GIVEN DATA:
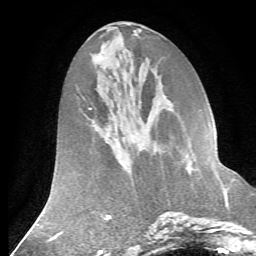
Breast MRI (dynamic contrast-enhanced), one axial slice. Slice 28 of 72 in the series (ordered by position). Cropped to one breast. Dynamic contrast-enhanced series, time point 2 of 7 at this slice position (early post-contrast). 1.5 T. TE 4.2 ms, TR 8.7 ms. 2.2 mm slice thickness. 256 × 256 image matrix, field of view 180 × 180 mm. Female patient.
Outlined on this slice (semi-automatic segmentation, software-assisted and operator-edited):
- enhancing-tissue mask used for the functional tumour volume (all voxels passing the contrast-enhancement thresholds inside the analysis volume; usually the tumour): bounding box (x1, y1, x2, y2) in pixels: (209, 164, 216, 175)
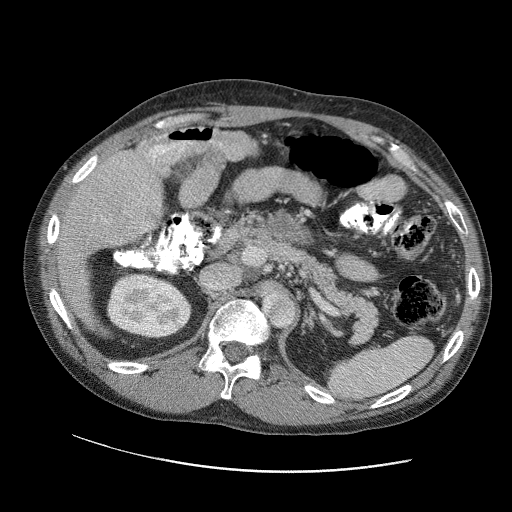
Contrast-enhanced abdominal CT (liver protocol), one axial slice; slice 58 of 109 in the series (ordered by position); soft-tissue window (W 400 / L 40 HU); 2.5 mm slice thickness; 512 × 512 image matrix, field of view 400 × 400 mm. From the clinical record (not read from this slice): diagnosis: hepatocellular carcinoma (patient treated with transarterial chemoembolisation; whether this scan precedes or follows treatment is not stated here); TNM stage (as recorded): Stage-IIIC; Child-Pugh class: B; tumour differentiation: well differentiated; tumour nodularity: uninodular.
Annotated regions visible in this slice (semi-automatic segmentation, software-assisted and operator-edited):
- liver parenchyma outside the tumour (the mass and vessels are separate outlines, so this box may not span the whole liver): bounding box [x1, y1, x2, y2] px = [56, 134, 256, 302]
- portal vein: [69, 135, 247, 256]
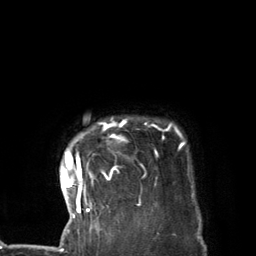
Breast MRI (dynamic contrast-enhanced), one axial slice; slice 115 of 134 in the series (ordered by position); cropped to one breast; dynamic contrast-enhanced series, time point 2 of 7 at this slice position (early post-contrast); 3 T; TE 2.8 ms, TR 7.3 ms; 256 × 256 image matrix. Female patient.
Annotated regions visible in this slice (semi-automatically segmented with operator editing):
- enhancing-tissue mask used for the functional tumour volume (all voxels passing the contrast-enhancement thresholds inside the analysis volume; usually the tumour): bounding box [x1, y1, x2, y2] px = [61, 121, 184, 219]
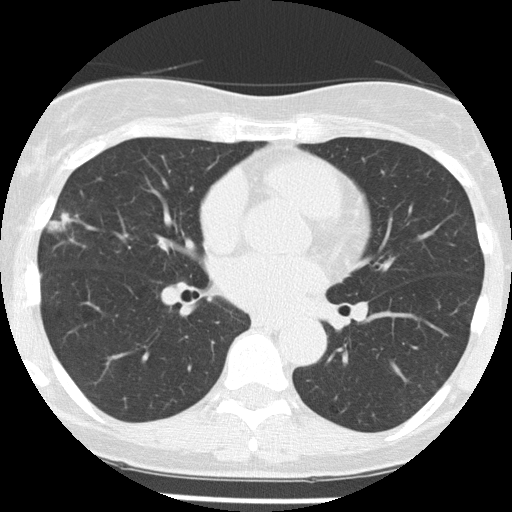
Low-dose screening chest CT, axial slice, first (baseline) screen, lung window (W 1500 / L -600 HU). Female participant, aged 58 years at enrolment. Former smoker at enrolment.
Expert reader's lesion annotation, bounding box <31,195,85,254> (left, top, right, bottom; pixels). Screening reader's record for this exam (one nodule recorded; not confirmed to be the boxed lesion): non-calcified nodule or mass ≥4 mm, right middle lobe, 18 × 9 mm, spiculated (stellate) margins, soft tissue attenuation. Later outcome: lung cancer diagnosed 79 days after this screen — non-small cell carcinoma, right middle lobe, poorly differentiated (G3), stage IA (AJCC 6th edition), 18 mm at pathology.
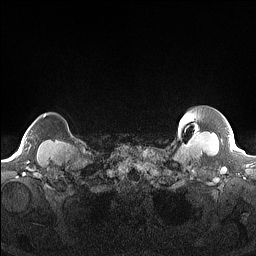
Breast MRI (dynamic contrast-enhanced), one axial slice; slice 148 of 160 in the series (ordered by position); dynamic contrast-enhanced series, time point 2 of 7 at this slice position (early post-contrast); 1.5 T; TE 1.4 ms, TR 5 ms; 1.3 mm slice thickness; 256 × 256 image matrix, field of view 300 × 300 mm. Female patient.
Outlined on this slice (semi-automatic segmentation, software-assisted and operator-edited):
- enhancing-tissue mask used for the functional tumour volume (all voxels passing the contrast-enhancement thresholds inside the analysis volume; usually the tumour): bounding box (x1, y1, x2, y2) in pixels: (43, 114, 46, 117)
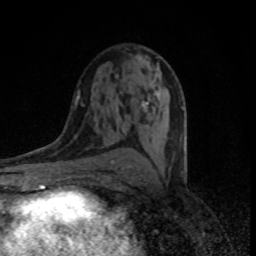
Breast MRI (dynamic contrast-enhanced), one axial slice; position 44 of 80 along the scan axis; cropped to one breast; dynamic contrast-enhanced series, time point 2 of 8 at this slice position (early post-contrast); 1.5 T; TE 4.2 ms, TR 7 ms; 256 × 256 image matrix. Female patient.
Annotated regions visible in this slice (semi-automatic segmentation, software-assisted and operator-edited):
- enhancing-tissue mask used for the functional tumour volume (all voxels passing the contrast-enhancement thresholds inside the analysis volume; usually the tumour): box from (x=120, y=55) to (x=183, y=168) px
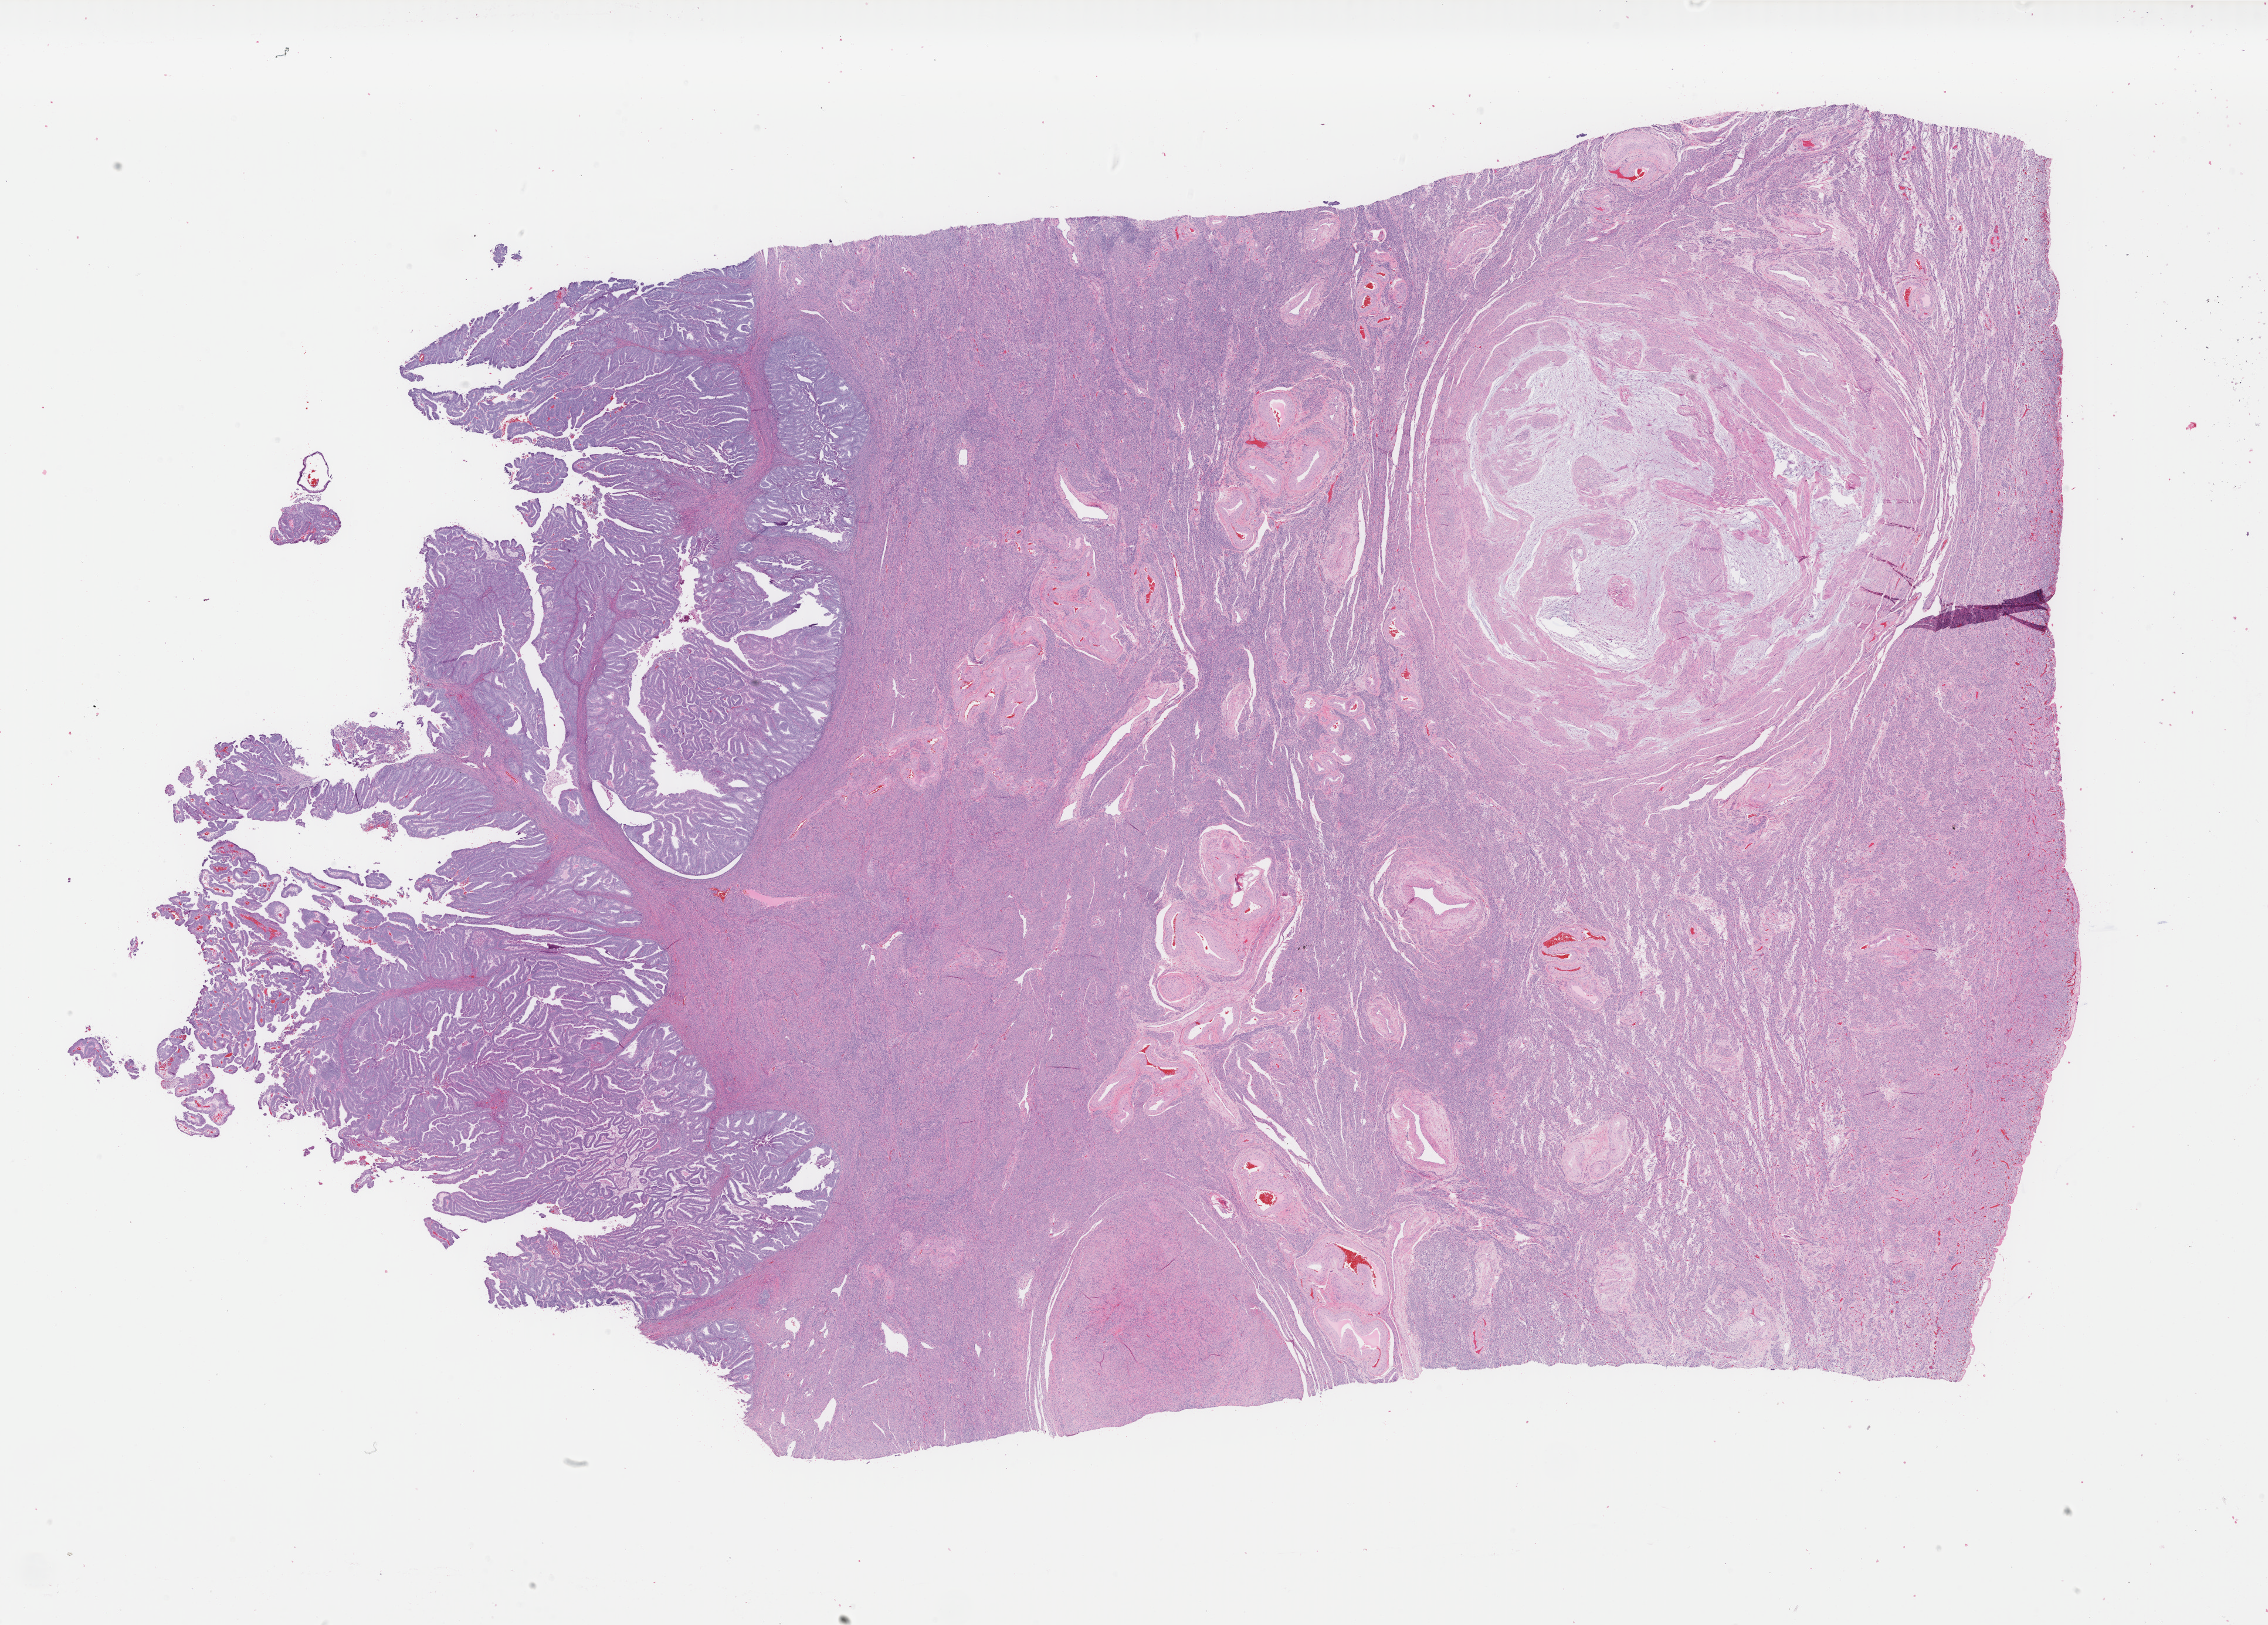
Digitized H&E-stained tissue section (whole slide), low-resolution overview of the scanned area, about 30.7 x 22.0 mm (slide scanned at 40x). Formalin-fixed paraffin-embedded (FFPE) diagnostic section. Sample: primary tumour, uterus. Female patient; age at initial diagnosis 69 years. Histologic grade: G1 (well differentiated).
Diagnosis: Endometrioid adenocarcinoma, NOS. FIGO stage: IA.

TASK DETAILS:
All of the entries above need to be repeated exactly, minus the pictures.

RESULT OF THE EXERCISE:
Breast MRI (dynamic contrast-enhanced), one axial slice. Slice 28 of 72 in the series (ordered by position). Cropped to one breast. Dynamic contrast-enhanced series, time point 2 of 7 at this slice position (early post-contrast). 1.5 T. TE 4.2 ms, TR 8.7 ms. 2.2 mm slice thickness. 256 × 256 image matrix, field of view 180 × 180 mm. Female patient.
Outlined on this slice (semi-automatic segmentation, software-assisted and operator-edited):
- enhancing-tissue mask used for the functional tumour volume (all voxels passing the contrast-enhancement thresholds inside the analysis volume; usually the tumour): bounding box (x1, y1, x2, y2) in pixels: (209, 164, 216, 175)
Contrast-enhanced abdominal CT (liver protocol), one axial slice; slice 58 of 109 in the series (ordered by position); soft-tissue window (W 400 / L 40 HU); 2.5 mm slice thickness; 512 × 512 image matrix, field of view 400 × 400 mm. From the clinical record (not read from this slice): diagnosis: hepatocellular carcinoma (patient treated with transarterial chemoembolisation; whether this scan precedes or follows treatment is not stated here); TNM stage (as recorded): Stage-IIIC; Child-Pugh class: B; tumour differentiation: well differentiated; tumour nodularity: uninodular.
Annotated regions visible in this slice (semi-automatic segmentation, software-assisted and operator-edited):
- liver parenchyma outside the tumour (the mass and vessels are separate outlines, so this box may not span the whole liver): bounding box [x1, y1, x2, y2] px = [56, 134, 256, 302]
- portal vein: [69, 135, 247, 256]
Breast MRI (dynamic contrast-enhanced), one axial slice; slice 115 of 134 in the series (ordered by position); cropped to one breast; dynamic contrast-enhanced series, time point 2 of 7 at this slice position (early post-contrast); 3 T; TE 2.8 ms, TR 7.3 ms; 256 × 256 image matrix. Female patient.
Annotated regions visible in this slice (semi-automatically segmented with operator editing):
- enhancing-tissue mask used for the functional tumour volume (all voxels passing the contrast-enhancement thresholds inside the analysis volume; usually the tumour): bounding box [x1, y1, x2, y2] px = [61, 121, 184, 219]
Low-dose screening chest CT, axial slice, first (baseline) screen, lung window (W 1500 / L -600 HU). Female participant, aged 58 years at enrolment. Former smoker at enrolment.
Expert reader's lesion annotation, bounding box <31,195,85,254> (left, top, right, bottom; pixels). Screening reader's record for this exam (one nodule recorded; not confirmed to be the boxed lesion): non-calcified nodule or mass ≥4 mm, right middle lobe, 18 × 9 mm, spiculated (stellate) margins, soft tissue attenuation. Later outcome: lung cancer diagnosed 79 days after this screen — non-small cell carcinoma, right middle lobe, poorly differentiated (G3), stage IA (AJCC 6th edition), 18 mm at pathology.
Breast MRI (dynamic contrast-enhanced), one axial slice; slice 148 of 160 in the series (ordered by position); dynamic contrast-enhanced series, time point 2 of 7 at this slice position (early post-contrast); 1.5 T; TE 1.4 ms, TR 5 ms; 1.3 mm slice thickness; 256 × 256 image matrix, field of view 300 × 300 mm. Female patient.
Outlined on this slice (semi-automatic segmentation, software-assisted and operator-edited):
- enhancing-tissue mask used for the functional tumour volume (all voxels passing the contrast-enhancement thresholds inside the analysis volume; usually the tumour): bounding box (x1, y1, x2, y2) in pixels: (43, 114, 46, 117)
Breast MRI (dynamic contrast-enhanced), one axial slice; position 44 of 80 along the scan axis; cropped to one breast; dynamic contrast-enhanced series, time point 2 of 8 at this slice position (early post-contrast); 1.5 T; TE 4.2 ms, TR 7 ms; 256 × 256 image matrix. Female patient.
Annotated regions visible in this slice (semi-automatic segmentation, software-assisted and operator-edited):
- enhancing-tissue mask used for the functional tumour volume (all voxels passing the contrast-enhancement thresholds inside the analysis volume; usually the tumour): box from (x=120, y=55) to (x=183, y=168) px
Digitized H&E-stained tissue section (whole slide), low-resolution overview of the scanned area, about 30.7 x 22.0 mm (slide scanned at 40x). Formalin-fixed paraffin-embedded (FFPE) diagnostic section. Sample: primary tumour, uterus. Female patient; age at initial diagnosis 69 years. Histologic grade: G1 (well differentiated).
Diagnosis: Endometrioid adenocarcinoma, NOS. FIGO stage: IA.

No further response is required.